Dataset entries START

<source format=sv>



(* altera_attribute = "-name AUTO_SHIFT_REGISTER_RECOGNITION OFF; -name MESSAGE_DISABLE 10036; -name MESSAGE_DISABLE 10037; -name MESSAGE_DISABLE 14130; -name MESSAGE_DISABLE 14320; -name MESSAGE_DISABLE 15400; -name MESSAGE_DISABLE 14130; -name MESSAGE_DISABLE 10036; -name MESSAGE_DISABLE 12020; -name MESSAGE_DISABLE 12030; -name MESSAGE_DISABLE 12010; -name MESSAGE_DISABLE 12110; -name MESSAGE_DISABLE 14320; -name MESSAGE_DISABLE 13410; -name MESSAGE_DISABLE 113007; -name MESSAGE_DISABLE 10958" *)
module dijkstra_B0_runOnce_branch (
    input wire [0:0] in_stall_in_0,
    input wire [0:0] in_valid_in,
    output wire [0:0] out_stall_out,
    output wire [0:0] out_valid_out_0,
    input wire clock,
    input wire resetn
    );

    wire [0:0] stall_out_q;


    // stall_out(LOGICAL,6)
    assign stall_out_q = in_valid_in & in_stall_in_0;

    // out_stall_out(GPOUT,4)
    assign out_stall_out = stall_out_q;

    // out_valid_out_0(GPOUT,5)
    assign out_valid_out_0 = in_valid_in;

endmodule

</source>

Dataset entries END
Dataset entries START

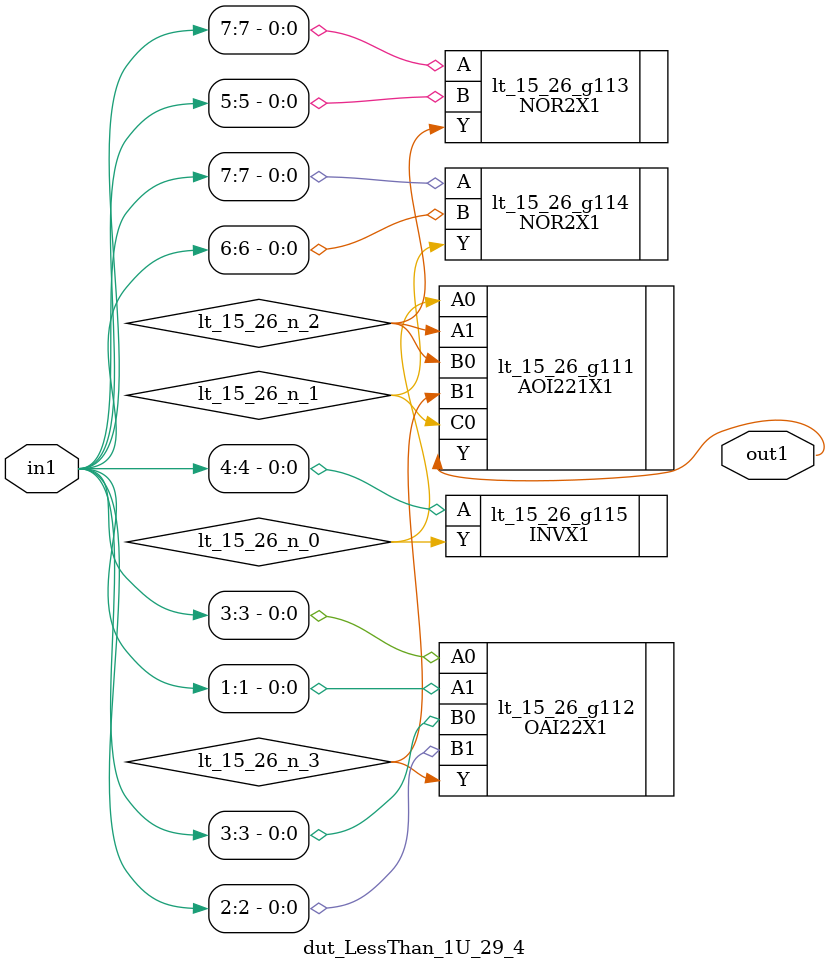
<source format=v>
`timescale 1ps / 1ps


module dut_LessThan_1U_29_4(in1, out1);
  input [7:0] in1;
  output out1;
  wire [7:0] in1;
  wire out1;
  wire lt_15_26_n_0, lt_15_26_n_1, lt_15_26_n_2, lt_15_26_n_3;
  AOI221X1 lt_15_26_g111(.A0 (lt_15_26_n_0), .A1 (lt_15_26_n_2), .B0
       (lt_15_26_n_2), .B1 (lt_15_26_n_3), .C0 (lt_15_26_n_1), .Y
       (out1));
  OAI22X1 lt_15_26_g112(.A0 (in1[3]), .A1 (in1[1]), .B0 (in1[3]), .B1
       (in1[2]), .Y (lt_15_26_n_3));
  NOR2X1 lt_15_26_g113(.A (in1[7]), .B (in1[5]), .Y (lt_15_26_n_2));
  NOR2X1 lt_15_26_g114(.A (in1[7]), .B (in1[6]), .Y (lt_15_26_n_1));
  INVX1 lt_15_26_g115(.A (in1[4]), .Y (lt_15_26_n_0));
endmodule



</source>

Dataset entries END
Dataset entries START

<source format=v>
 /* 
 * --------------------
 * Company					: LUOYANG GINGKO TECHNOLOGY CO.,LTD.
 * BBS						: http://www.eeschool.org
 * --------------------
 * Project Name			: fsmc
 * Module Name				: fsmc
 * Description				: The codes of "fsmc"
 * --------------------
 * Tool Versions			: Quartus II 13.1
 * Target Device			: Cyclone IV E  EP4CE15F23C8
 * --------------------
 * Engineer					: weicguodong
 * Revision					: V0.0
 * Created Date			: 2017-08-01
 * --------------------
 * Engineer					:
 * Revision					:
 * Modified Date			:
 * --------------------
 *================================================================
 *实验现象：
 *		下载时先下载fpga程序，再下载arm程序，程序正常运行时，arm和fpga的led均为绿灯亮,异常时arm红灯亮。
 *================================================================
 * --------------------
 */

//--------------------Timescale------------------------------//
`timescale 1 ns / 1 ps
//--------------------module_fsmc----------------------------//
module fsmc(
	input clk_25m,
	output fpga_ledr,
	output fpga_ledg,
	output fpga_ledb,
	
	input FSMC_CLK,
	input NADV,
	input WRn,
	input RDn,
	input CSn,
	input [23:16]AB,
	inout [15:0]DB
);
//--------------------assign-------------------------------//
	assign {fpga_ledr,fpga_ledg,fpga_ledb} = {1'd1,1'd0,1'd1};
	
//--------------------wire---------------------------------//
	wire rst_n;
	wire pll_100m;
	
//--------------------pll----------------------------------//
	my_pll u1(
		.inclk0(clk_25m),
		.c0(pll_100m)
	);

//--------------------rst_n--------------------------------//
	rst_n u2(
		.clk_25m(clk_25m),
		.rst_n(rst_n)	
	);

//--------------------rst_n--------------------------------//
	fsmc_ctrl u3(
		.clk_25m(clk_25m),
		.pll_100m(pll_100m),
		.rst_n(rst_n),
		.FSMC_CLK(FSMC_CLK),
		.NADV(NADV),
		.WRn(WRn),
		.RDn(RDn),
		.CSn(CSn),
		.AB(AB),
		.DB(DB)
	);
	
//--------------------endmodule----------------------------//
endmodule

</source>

Dataset entries END

» **Task item**
Across the whole listing above, determine how many lines hold the word "output". Only that number is wanted.

» **Solution to the problem**
6